DOCUMENT EXTRACT >>
◇ ◇ ◇ ◇ ◇ ◇ ◇

1978 Liechtenstein general election
- 15 seats in the Landtag 8 seats needed for a majority
- Turnout: 95.72% (▼0.38pp)
- This lists parties that won seats. See the complete results below.
| Party |  | Leader | Vote % | Seats | +/– |
|  | FBP | Walter Kieber | 50.85 | 7 | −1 |
|  | VU | Hans Brunhart | 49.15 | 8 | +1 |
- Results by constituency
| Prime Minister before | Prime Minister after |
| Walter Kieber FBP | Hans Brunhart VU |

= 1978 Liechtenstein general election =

General elections were held in Liechtenstein on 3 February 1978. The result was a victory for the Patriotic Union, which won 8 of the 15 seats in the Landtag, despite the Progressive Citizens' Party receiving more votes. Voter turnout was 95.7%, although only male citizens were allowed to vote.

== Electoral system ==
The 15 members of the Landtag were elected by open list proportional representation from two constituencies, Oberland with 9 seats and Unterland with 6 seats. Only parties and lists with more than 8% of the votes cast in each constituency were eligible to win seats in the Landtag. Only male citizens aged 20 or above were eligible to vote.

◇ ◇ ◇ ◇ ◇ ◇ ◇

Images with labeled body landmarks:
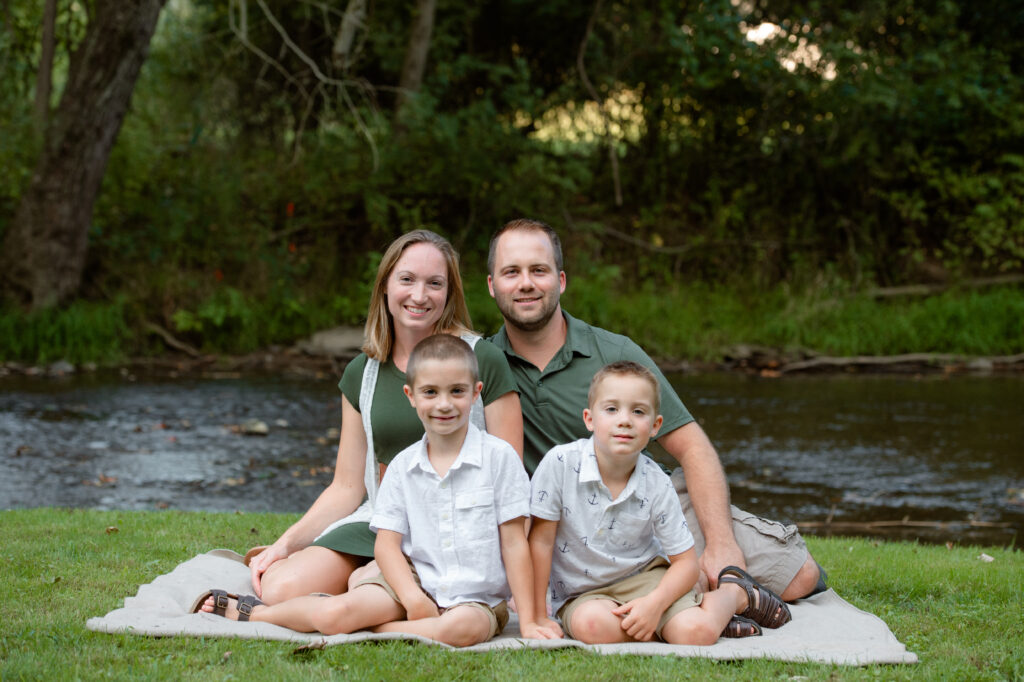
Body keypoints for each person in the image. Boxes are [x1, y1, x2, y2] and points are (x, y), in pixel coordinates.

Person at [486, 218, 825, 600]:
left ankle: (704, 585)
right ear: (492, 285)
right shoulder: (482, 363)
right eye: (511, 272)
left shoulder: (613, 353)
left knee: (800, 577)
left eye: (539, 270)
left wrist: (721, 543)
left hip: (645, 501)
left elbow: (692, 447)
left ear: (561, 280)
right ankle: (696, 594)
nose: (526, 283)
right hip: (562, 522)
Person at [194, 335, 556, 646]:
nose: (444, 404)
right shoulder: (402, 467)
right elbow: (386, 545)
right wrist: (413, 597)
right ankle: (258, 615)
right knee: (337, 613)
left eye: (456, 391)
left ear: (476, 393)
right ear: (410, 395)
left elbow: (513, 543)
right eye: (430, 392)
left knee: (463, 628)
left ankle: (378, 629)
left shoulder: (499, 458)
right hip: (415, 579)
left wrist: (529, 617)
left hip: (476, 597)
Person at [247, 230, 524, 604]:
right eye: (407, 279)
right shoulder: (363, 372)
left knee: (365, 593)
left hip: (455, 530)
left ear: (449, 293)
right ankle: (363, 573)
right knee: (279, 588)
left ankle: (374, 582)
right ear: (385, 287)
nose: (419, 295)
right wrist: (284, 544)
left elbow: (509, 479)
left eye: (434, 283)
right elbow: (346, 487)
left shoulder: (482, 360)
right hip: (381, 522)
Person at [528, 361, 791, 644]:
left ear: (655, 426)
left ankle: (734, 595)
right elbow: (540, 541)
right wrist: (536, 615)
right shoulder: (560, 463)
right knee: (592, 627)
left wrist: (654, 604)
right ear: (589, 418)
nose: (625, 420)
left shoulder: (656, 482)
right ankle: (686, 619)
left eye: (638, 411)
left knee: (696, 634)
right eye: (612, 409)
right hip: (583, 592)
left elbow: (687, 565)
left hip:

◇ ◇ ◇ ◇ ◇ ◇ ◇

USING THE INFORMATION >>
- A) Reproduce the passage from the 1978 Liechtenstein election text that begins at the words "- This lists" and stops after the words "allowed to vote.".
- B) According to the 1978 Liechtenstein election text, how many seats in the Landtag did the Unterland constituency elect?

TASK-BY-TASK OUTPUTS >>
- A)
- This lists parties that won seats. See the complete results below.
| Party |  | Leader | Vote % | Seats | +/– |
|  | FBP | Walter Kieber | 50.85 | 7 | −1 |
|  | VU | Hans Brunhart | 49.15 | 8 | +1 |
- Results by constituency
| Prime Minister before | Prime Minister after |
| Walter Kieber FBP | Hans Brunhart VU |

= 1978 Liechtenstein general election =

General elections were held in Liechtenstein on 3 February 1978. The result was a victory for the Patriotic Union, which won 8 of the 15 seats in the Landtag, despite the Progressive Citizens' Party receiving more votes. Voter turnout was 95.7%, although only male citizens were allowed to vote.

- B) Unterland elected 6 seats.